1. Substitution – AES encryption uses a 16x16 substitution matrix. Each element of the block is substituted by an appropriate element of the substitution matrix. For example, if an element is 04, then this element is replaced by the element in 0th row and 4th column in the substitution matrix.
2. Shift Rows – In this step, the element in each row is shifted row ID times. In other words, row 0 is shifted 0 times, row 1 is shifted once and so on.
3. Mix Columns – Here each column is modulo multiplied with another matrix to reshuffle the data.
4. Add Round Key – Finally, a key is added to the result of the previous step to obtain the final encrypted value of the block.

For parallelizing the AES algorithm, I plan on using CUDA programming wherein each thread takes a particular element and operates on it. Although moving data during transposition etc is simpler and intuitive, it comes with some overhead. I also want to explore if the entire operation can be performed with pointer manipulation.

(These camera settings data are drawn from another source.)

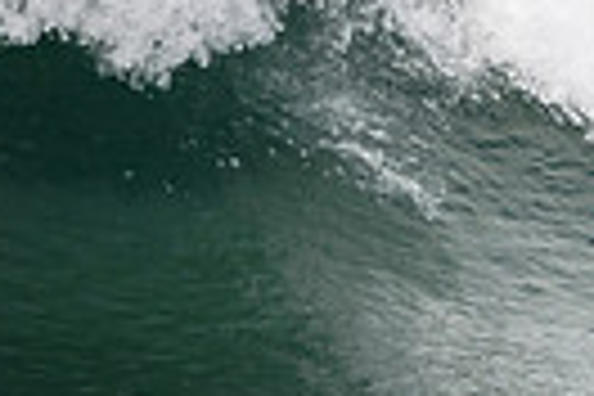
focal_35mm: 2045
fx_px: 33740
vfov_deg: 0.7
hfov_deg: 1.0
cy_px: 34
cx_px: 1278
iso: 450
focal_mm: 310
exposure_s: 1/2000
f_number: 5.6
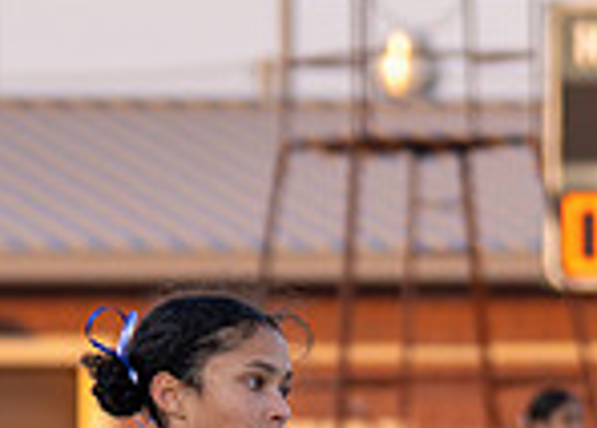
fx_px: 11981
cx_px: 284
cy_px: 1135
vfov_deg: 2.0
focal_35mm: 706
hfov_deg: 2.9
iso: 400
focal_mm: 86
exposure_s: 1/1600
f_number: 2.8
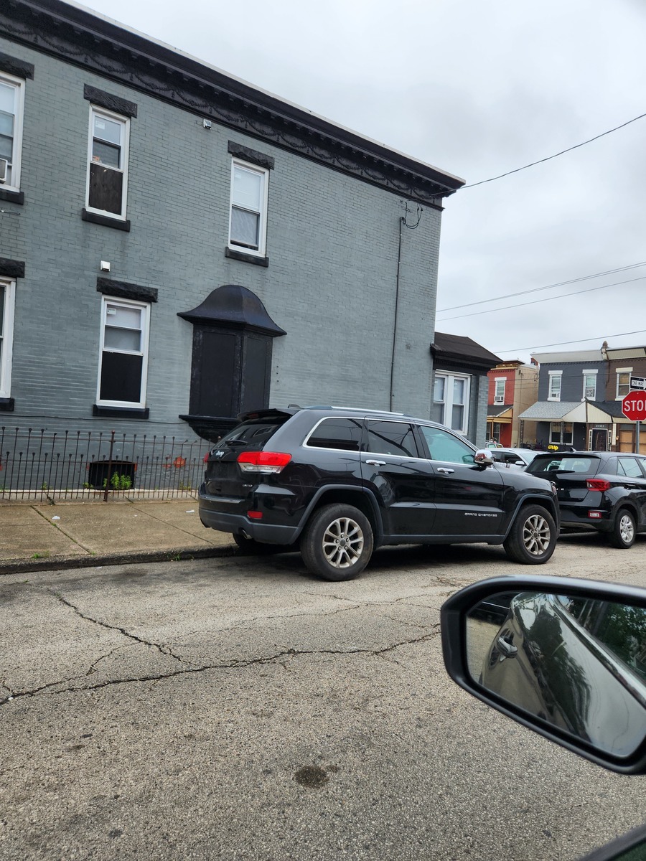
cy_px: 430
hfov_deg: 58.9
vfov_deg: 73.9
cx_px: 323
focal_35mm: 23
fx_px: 572
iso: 20
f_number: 1.8
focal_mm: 5.4
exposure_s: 1/1297
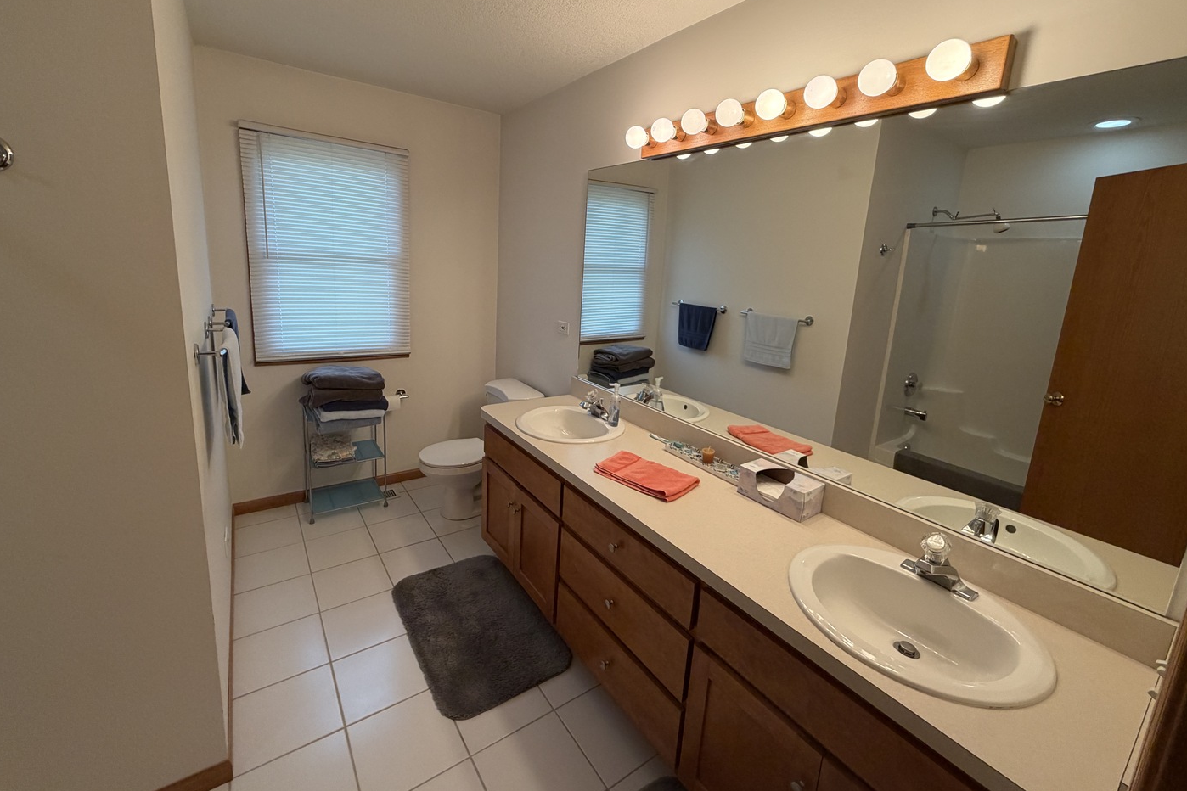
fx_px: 495
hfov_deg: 100.4
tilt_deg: -10.5
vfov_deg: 77.0
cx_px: 588
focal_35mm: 15
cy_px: 351
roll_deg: -2.5
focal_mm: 2.22
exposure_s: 1/120
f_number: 2.2
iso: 200
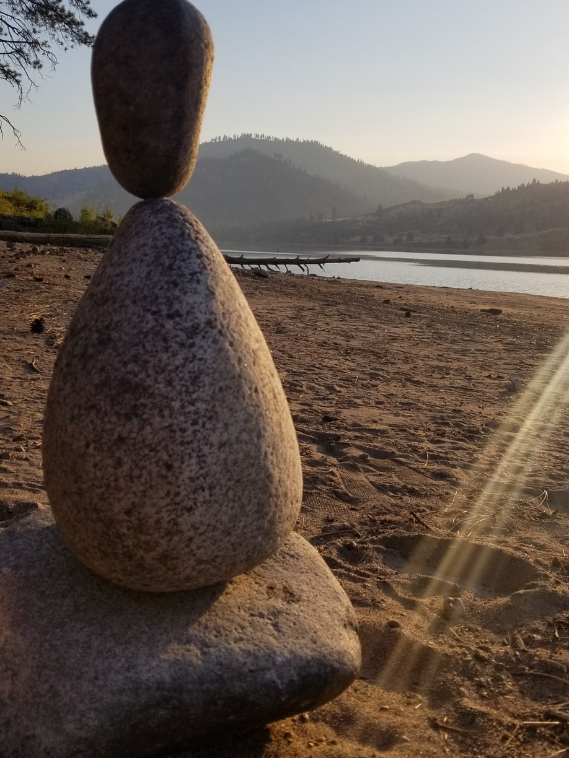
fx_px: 745
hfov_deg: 41.6
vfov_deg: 53.9
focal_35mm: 34
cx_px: 338
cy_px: 367
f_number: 1.7
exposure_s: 1/2736
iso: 50
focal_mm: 4.25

The end result would be a performance analysis of naïve AES implementation vs parallel AES implementation.

A stretch goal would be to implement the CTR mode of AES. CTR performs further processing prior and after AES block processing to create more randomness in the cipher text.

**ME759 aspects the proposed work draws on**:

* CUDA programming
* Shared memory
* Techniques to achieve maximum occupancy

**Deliverables**:

* Code used for the implementation in the GitLab repo
* Project report consisting of implementation flow, analysis report and the references.

**How you will demonstrate what you accomplished**:

* A live demonstration of the working of the AES algorithm using CUDA programming
* An analysis of sequential vs parallel implementation of AES.

**Other remarks**:

NA